Hamas Hands Over First Batch Of Hostages To Red Cross

Hamas has officially handed over the first three hostages to the Red Cross under a ceasefire deal that halted fighting in Gaza after a delayed start.

Live television pictures showed three female hostages exiting a vehicle surrounded by armed Hamas men. The hostages then got into vehicles of the International Committee of the Red Cross as the crowd of fighters chanted the name of the armed wing of Hamas.

An Israeli official told Reuters that the Red Cross said the women were in good health. Earlier, Hamas had identified the first three Israeli hostages to be freed as Romi Gonen, Doron Steinbrecher, and Emily Damari.

In the Israeli-occupied West Bank, buses were awaiting the release of Palestinian prisoners from Israeli detention. Hamas stated that the first group to be freed in exchange for the hostages includes 69 women and 21 teenage boys.

The first phase of the truce in the 15-month-old war between Israel and Hamas took effect following a three-hour delay during which Israeli forces pounded the Gaza Strip, killing 13 people, according to Palestinian health authorities.

The truce calls for fighting to stop, aid to be sent into Gaza, and 33 of the 98 Israeli and foreign hostages still held there to be freed over the six-week first phase in return for hundreds of Palestinian prisoners held in Israeli jails.

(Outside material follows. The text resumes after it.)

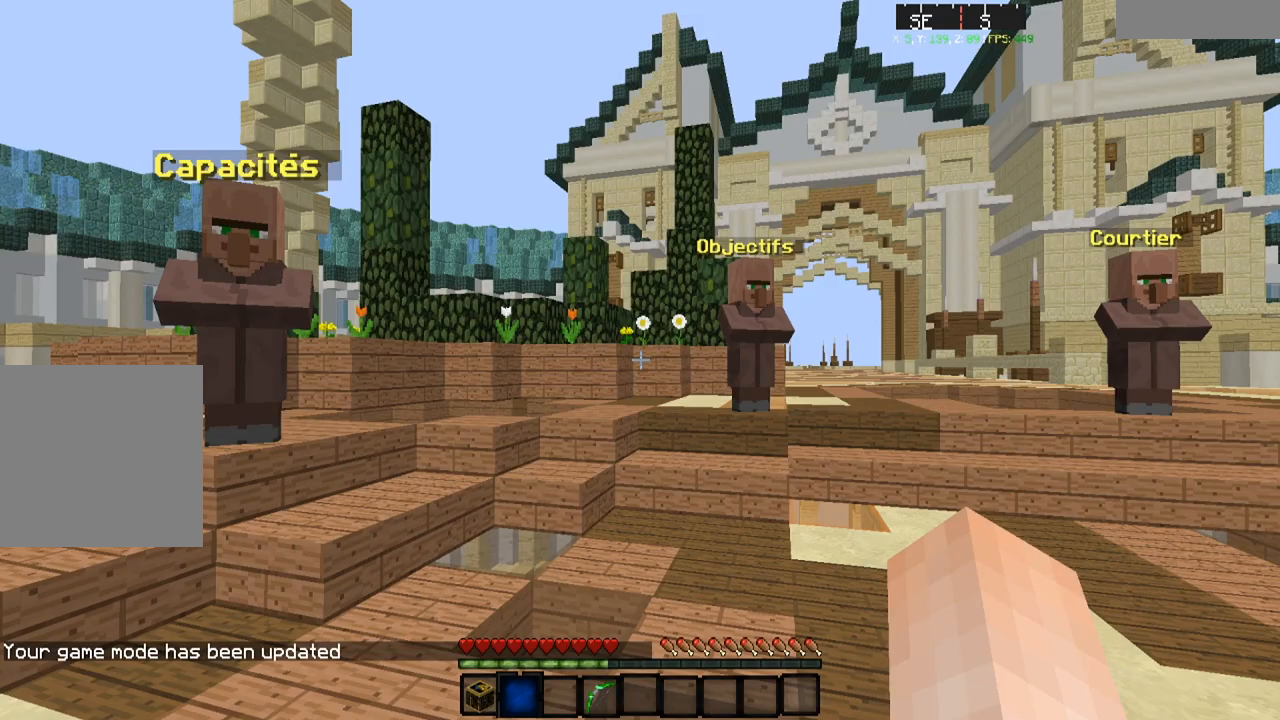
{"keys": ["a", "w"], "events": [[334, "a", "down"], [334, "w", "down"]]}
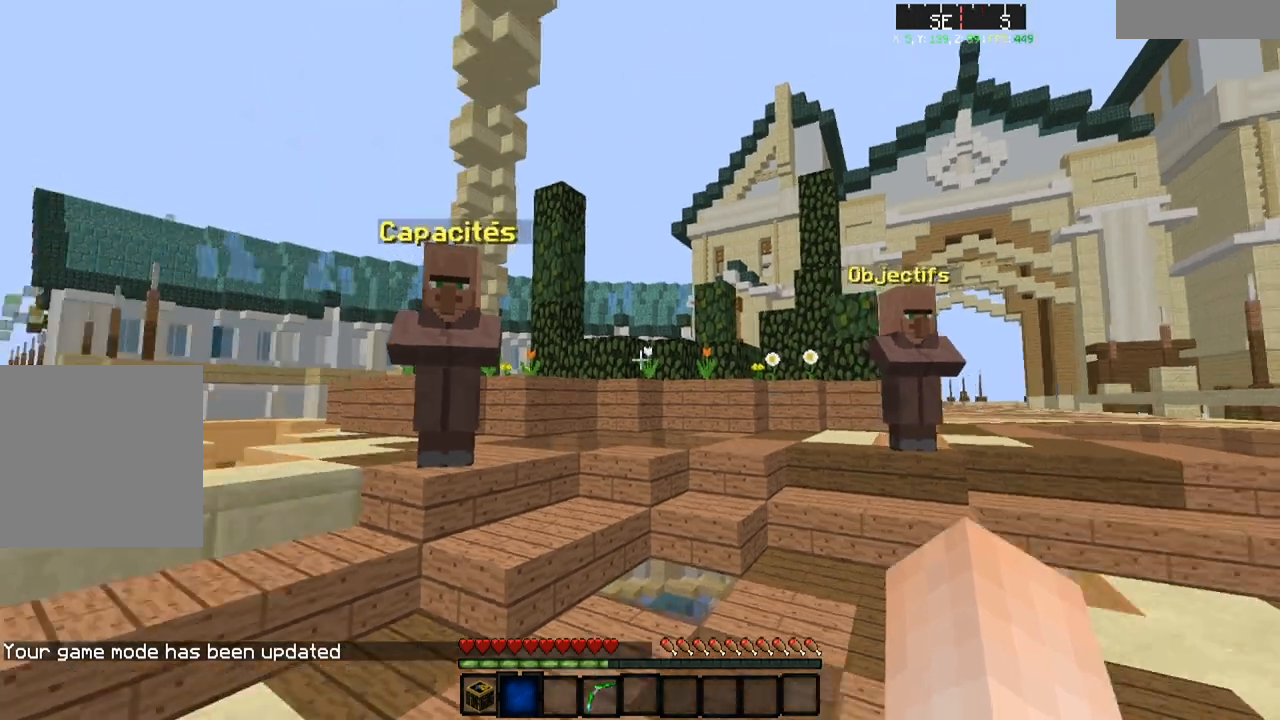
{"keys": [], "events": [[116, "a", "up"], [283, "w", "up"]]}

When the shooting stopped, Palestinians burst into the streets, some in celebration, others to visit the graves of relatives.

“I feel like at last I found some water to drink after getting lost in the desert for 15 months. I feel alive again,” Aya, a displaced woman from Gaza City who has been sheltering in Deir Al-Balah in the central Gaza Strip for over a year, told Reuters via a chat app.

In the north of the territory, where some of the most intense Israeli airstrikes and battles with militants took place, people picked their way on narrow roads through a devastated landscape of rubble and twisted metal.